Our defense is mechanical, not based on prompt engineering. Every AI-surfaced source must be re-fetched at its declared URL by a separate, non-AI script. Every quoted passage must be found verbatim in the fetched document via plain text search. If either fails, the citation is rejected and the claim is flagged for the editor. Our current rejection rate for Haiku- proposed citations is roughly 22%, for Sonnet roughly 6%, for GPT-4o roughly 11%. None of these numbers are low enough to trust the model unsupervised. All of them are low enough that the human is doing rejection work, not from-scratch research, which is the entire point.

Two further rules: we never let the AI paraphrase a source on the published page — if the claim depends on what a document said, we quote the document. And we never let the AI produce the final verification status. The Verified green badge on a claim is earned through community votes plus an editor reading the cited primary source. The model proposes; an editor disposes.

What AI still cannot do

Four things, and they matter. AI cannot judge the credibility of a single anonymous source — the call between “disgruntled middle manager with an axe” and “insider risking everything to tell the truth” is a human judgment built on context the model does not have. AI cannot tell the difference between confirmed and acknowledged — an agency saying “a program existed” is not the same as documenting what that program did, and a model will collapse the two if you let it.

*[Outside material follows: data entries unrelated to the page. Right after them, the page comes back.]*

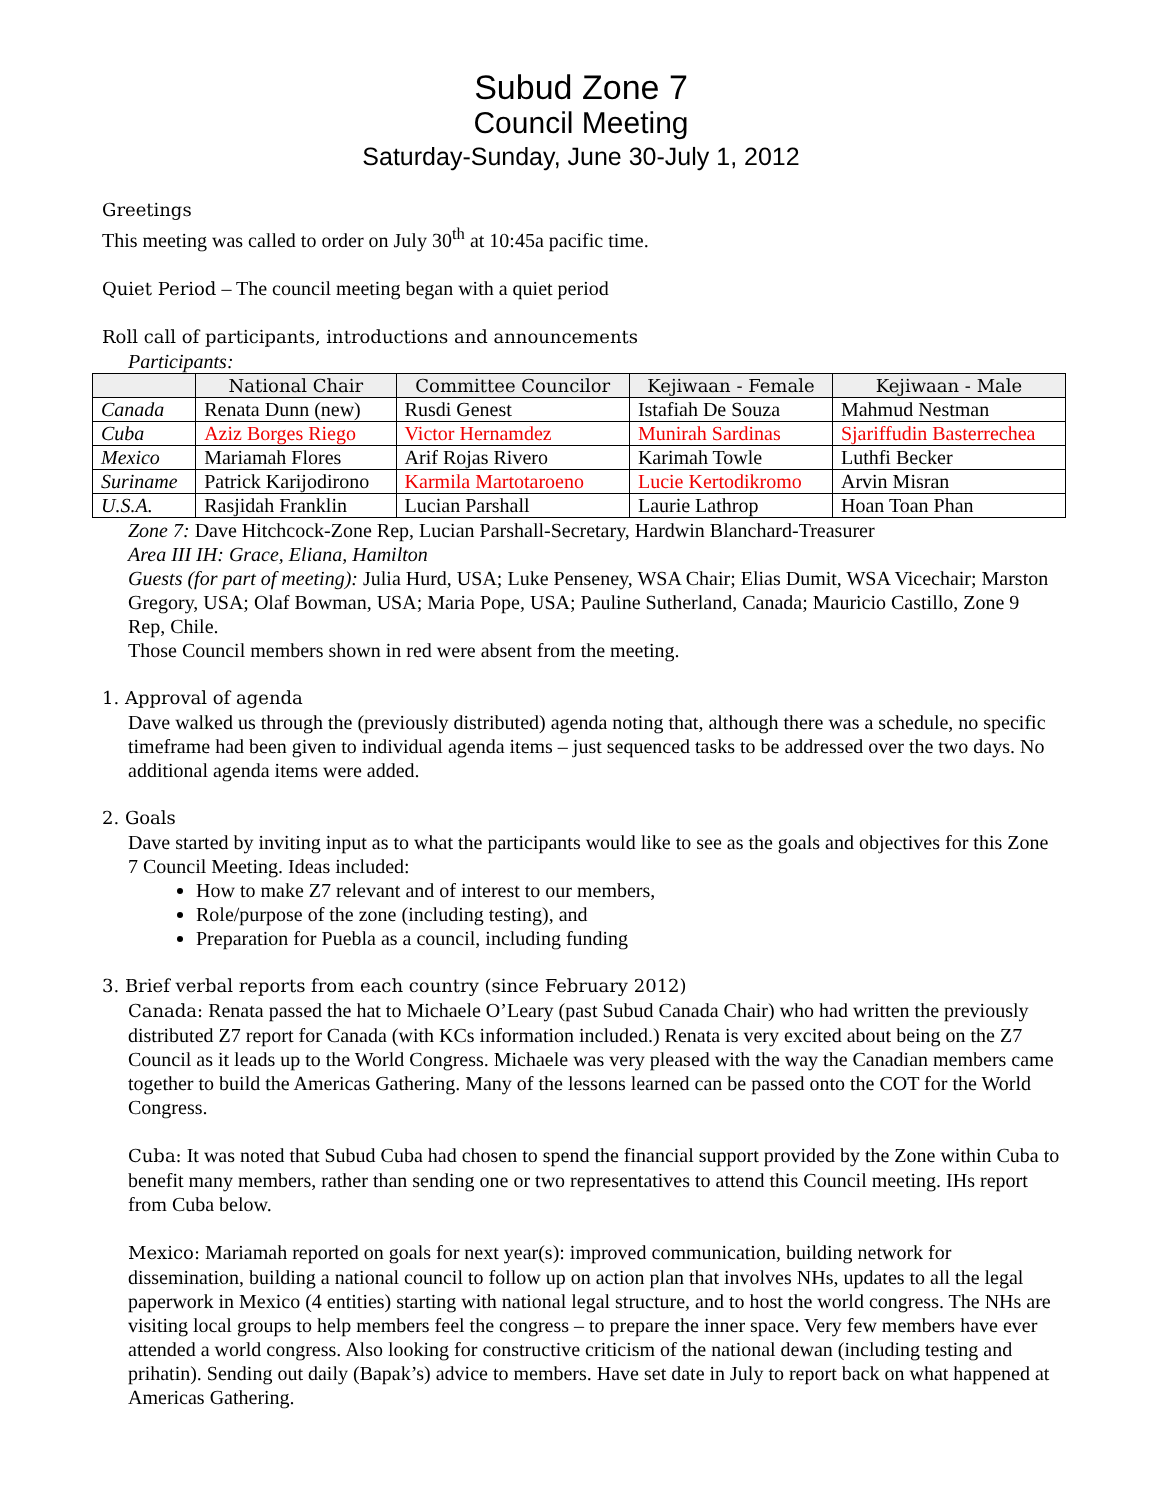Subud Zone 7
Council Meeting
Saturday-Sunday, June 30-July 1, 2012
Greetings
This meeting was called to order on July 30<sup>th</sup> at 10:45a pacific time.
Quiet Period – The council meeting began with a quiet period
Roll call of participants, introductions and announcements
Participants:
| | National Chair | Committee Councilor | Kejiwaan - Female | Kejiwaan - Male |
| --- | --- | --- | --- | --- |
| Canada | Renata Dunn (new) | Rusdi Genest | Istafiah De Souza | Mahmud Nestman |
| Cuba | Aziz Borges Riego | Victor Hernamdez | Munirah Sardinas | Sjariffudin Basterrechea |
| Mexico | Mariamah Flores | Arif Rojas Rivero | Karimah Towle | Luthfi Becker |
| Suriname | Patrick Karijodirono | Karmila Martotaroeno | Lucie Kertodikromo | Arvin Misran |
| U.S.A. | Rasjidah Franklin | Lucian Parshall | Laurie Lathrop | Hoan Toan Phan |
Zone 7: Dave Hitchcock-Zone Rep, Lucian Parshall-Secretary, Hardwin Blanchard-Treasurer
Area III IH: Grace, Eliana, Hamilton
Guests (for part of meeting): Julia Hurd, USA; Luke Penseney, WSA Chair; Elias Dumit, WSA Vicechair; Marston Gregory, USA; Olaf Bowman, USA; Maria Pope, USA; Pauline Sutherland, Canada; Mauricio Castillo, Zone 9 Rep, Chile.
Those Council members shown in red were absent from the meeting.
1. Approval of agenda
Dave walked us through the (previously distributed) agenda noting that, although there was a schedule, no specific timeframe had been given to individual agenda items – just sequenced tasks to be addressed over the two days. No additional agenda items were added.
2. Goals
Dave started by inviting input as to what the participants would like to see as the goals and objectives for this Zone 7 Council Meeting. Ideas included:
How to make Z7 relevant and of interest to our members,
Role/purpose of the zone (including testing), and
Preparation for Puebla as a council, including funding
3. Brief verbal reports from each country (since February 2012)
Canada: Renata passed the hat to Michaele O’Leary (past Subud Canada Chair) who had written the previously distributed Z7 report for Canada (with KCs information included.) Renata is very excited about being on the Z7 Council as it leads up to the World Congress. Michaele was very pleased with the way the Canadian members came together to build the Americas Gathering. Many of the lessons learned can be passed onto the COT for the World Congress.
Cuba: It was noted that Subud Cuba had chosen to spend the financial support provided by the Zone within Cuba to benefit many members, rather than sending one or two representatives to attend this Council meeting. IHs report from Cuba below.
Mexico: Mariamah reported on goals for next year(s): improved communication, building network for dissemination, building a national council to follow up on action plan that involves NHs, updates to all the legal paperwork in Mexico (4 entities) starting with national legal structure, and to host the world congress. The NHs are visiting local groups to help members feel the congress – to prepare the inner space. Very few members have ever attended a world congress. Also looking for constructive criticism of the national dewan (including testing and prihatin). Sending out daily (Bapak’s) advice to members. Have set date in July to report back on what happened at Americas Gathering.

AI cannot weigh whether a redacted page matters — sometimes the black bar covers a name that changes everything, sometimes it covers a phone number. And AI does not have the lived political memory to spot when a story is being seeded as a limited hangout — a small true admission designed to make the larger lie harder to question. All four of those judgments are the editor's job. The tools just clear the desk so we have time to make them.

“The model proposes. The editor disposes. Anything else is a press release with footnotes.”

If you're building a research operation and weighing the same trade-offs, the headline lesson is unromantic: AI is extraordinary at the boring half of fact-checking — the reading, the indexing, the cross-referencing — and still bad at the half that actually matters, which is judgment. Treat it accordingly and the throughput goes up without the standard going down. Treat it as an oracle and you will publish a fake citation within the month.